Enfin, aux attaques venues de nos voisins européens s’ajoutent des actions judiciaires engagées par des organisations françaises. L’association Notre affaire à tous et le Comité de réflexion d’information et de lutte antinucléaire (Crilan) ont par exemple déposé un recours devant le Conseil d’État en vue de l’annulation d’un arrêté du 30 décembre 2015 relatif aux équipements sous pression nucléaires. Ces équipements recouvrent un certain nombre d’éléments décisifs pour la sûreté d’une centrale. Cet arrêté donnait un délai supplémentaire à l’énergéticien pour aligner ses équipements avec les nouvelles normes de sûreté post-Fukushima.
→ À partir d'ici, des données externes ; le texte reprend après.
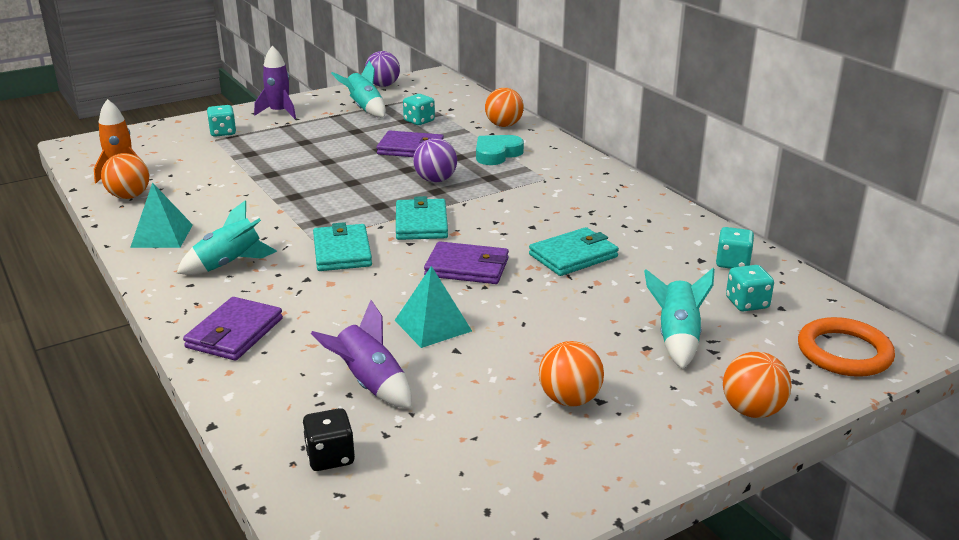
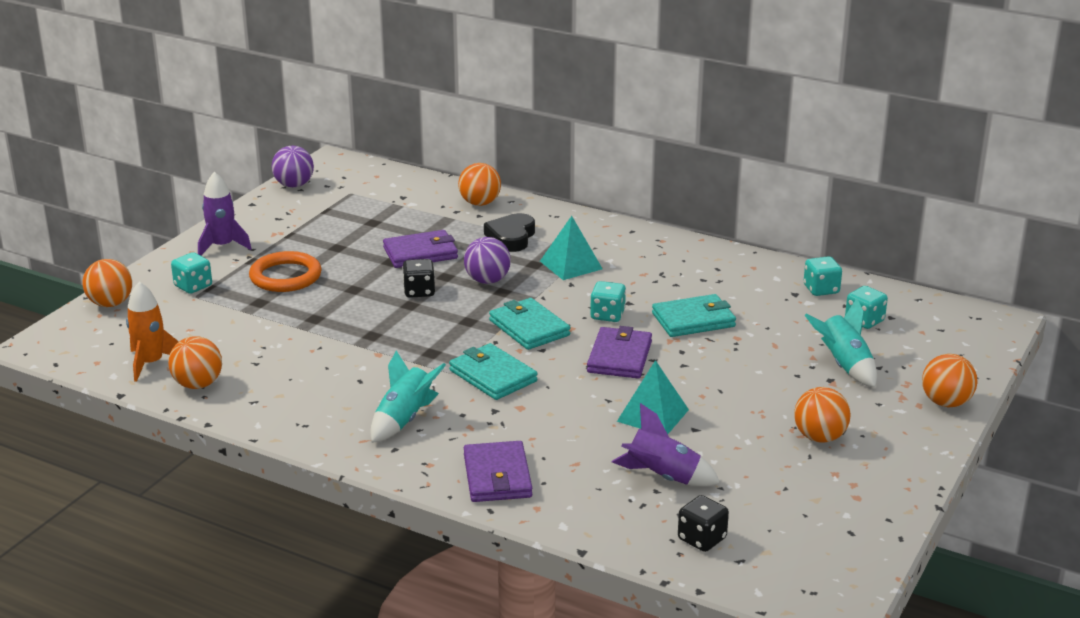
camera: 30 degrees left, 0 degrees up
turquoise pyramid [130,182,193,248] -> turquoise pyramid moved to [540,216,603,280]
turquoise rocket [331,61,386,118] -> none
turquoise dice [403,94,435,125] -> turquoise dice moved to [590,281,626,322]
purple wallet [424,241,509,284] -> purple wallet turned 60 degrees counterclockwise [587,326,652,378]
turquoise heart [476,135,524,165] -> black heart [484,213,535,252]
turquoise wallet [529,227,619,276] -> turquoise wallet turned 45 degrees clockwise [652,294,736,337]
orange ring [798,317,895,377] -> orange ring moved to [249,251,322,292]
none -> orange ball [83,259,132,307]
none -> black dice [402,259,435,298]

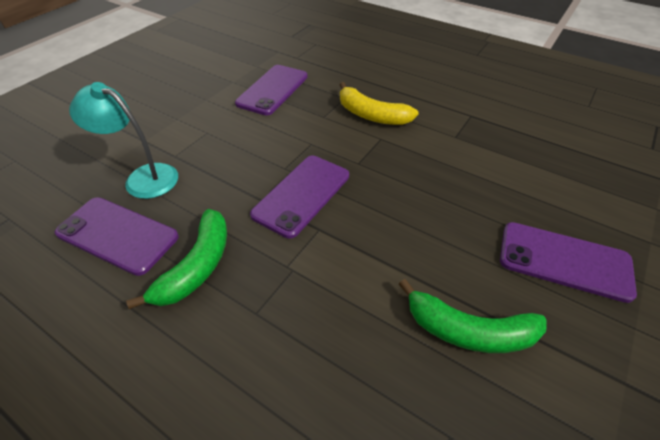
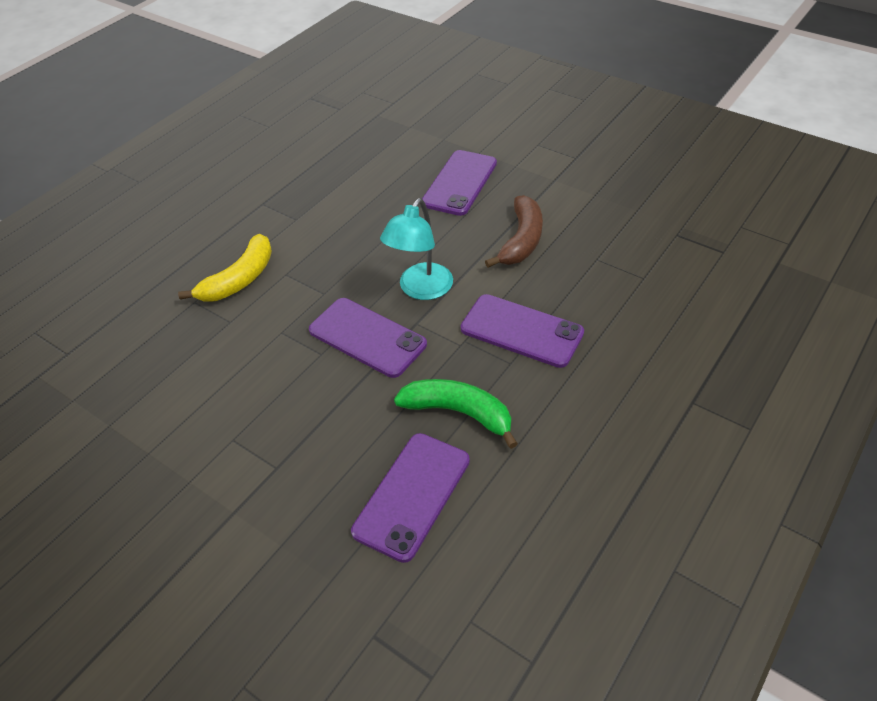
camera: 85 degrees left, 0 degrees up
turquoise lamp [69,82,178,199] -> turquoise lamp moved to [380,198,453,300]
purple phone [235,65,308,115] -> purple phone moved to [461,294,584,368]
green banana [398,279,547,353] -> brown banana [485,195,543,268]

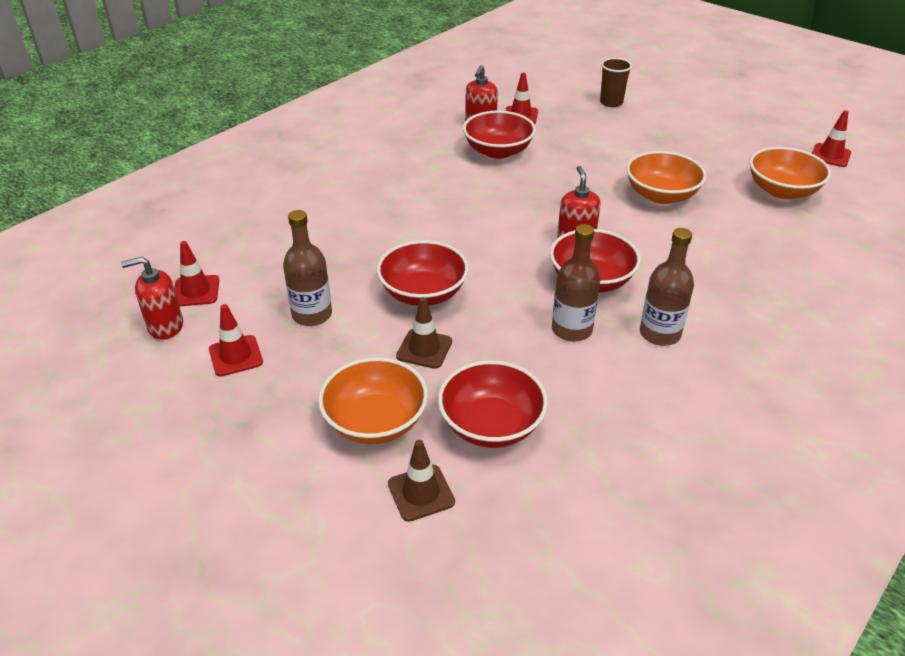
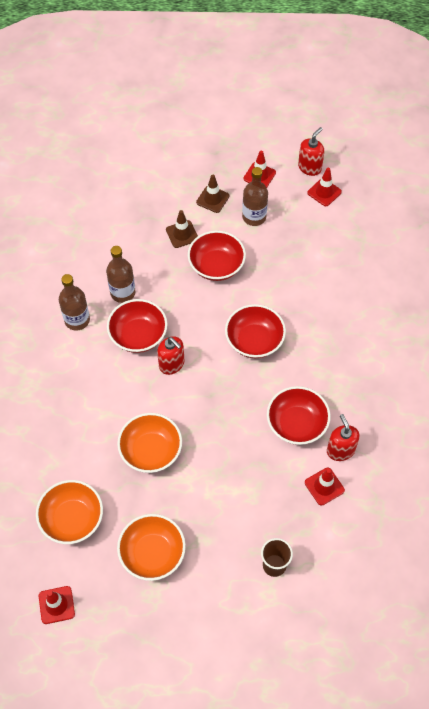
camera: 140 degrees right, 20 degrees up
orange bowl [318,357,428,444] -> orange bowl moved to [117,514,186,581]
brown traffic cone [388,440,455,522] -> brown traffic cone moved to [196,175,229,213]
red bowl [438,360,548,448] -> red bowl moved to [225,304,286,358]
Or, d’après la présidente de Notre affaire à tous, cet arrêté « permet en réalité aux industriels de déroger à leurs obligations essentielles de sûreté ». L’étau se resserre donc autour du nucléaire français.

L’équipage quitte le navire

Dernier signe en date de la déshérence d’EDF : la démission dimanche 6 mars du directeur financier du groupe, Thomas Piquemal, rejoignant peu ou prou la position de tous les syndicats sur le dossier Hinkley Point, à savoir une dénonciation de la non-viabilité économique du projet. Hinkley Point, c’est un projet de construction de deux réacteurs nucléaires de type EPR (une technologie qui n’est même pas encore au point, donc) au Royaume-Uni, dont EDF doit assumer finalement deux-tiers des coûts contre un tiers initialement, pour un total d’environ 24 milliards d’euros. Et déjà, le mois dernier, c’est le chef de chantier qui avait démissionné…

Un « bon investissement » avait pourtant jugé le ministre de l’Économie français, Emmanuel Macron, la semaine dernière, témoignant d’une admirable persévérance.

La situation est donc simple : EDF investit à perte de l’argent qu’il n’a pas, et derrière, ce sont les contribuables qui vont ramasser les pots cassés – d’une part parce que les coûts énergétiques ne cessent d’augmenter, d’autre part parce que la probabilité d’un accident nucléaire lié à des défauts de maintenance ne cesse de s’accroître. Faudra-t-il attendre un accident majeur sur le territoire français avant que le groupe et le gouvernement ne se décident enfin à réorienter la politique énergétique vers les renouvelables, et à combler le retard de la France sur ses voisins européens ? Ou qu’EDF fasse définitivement faillite ? Ce jour-là, il sera trop tard.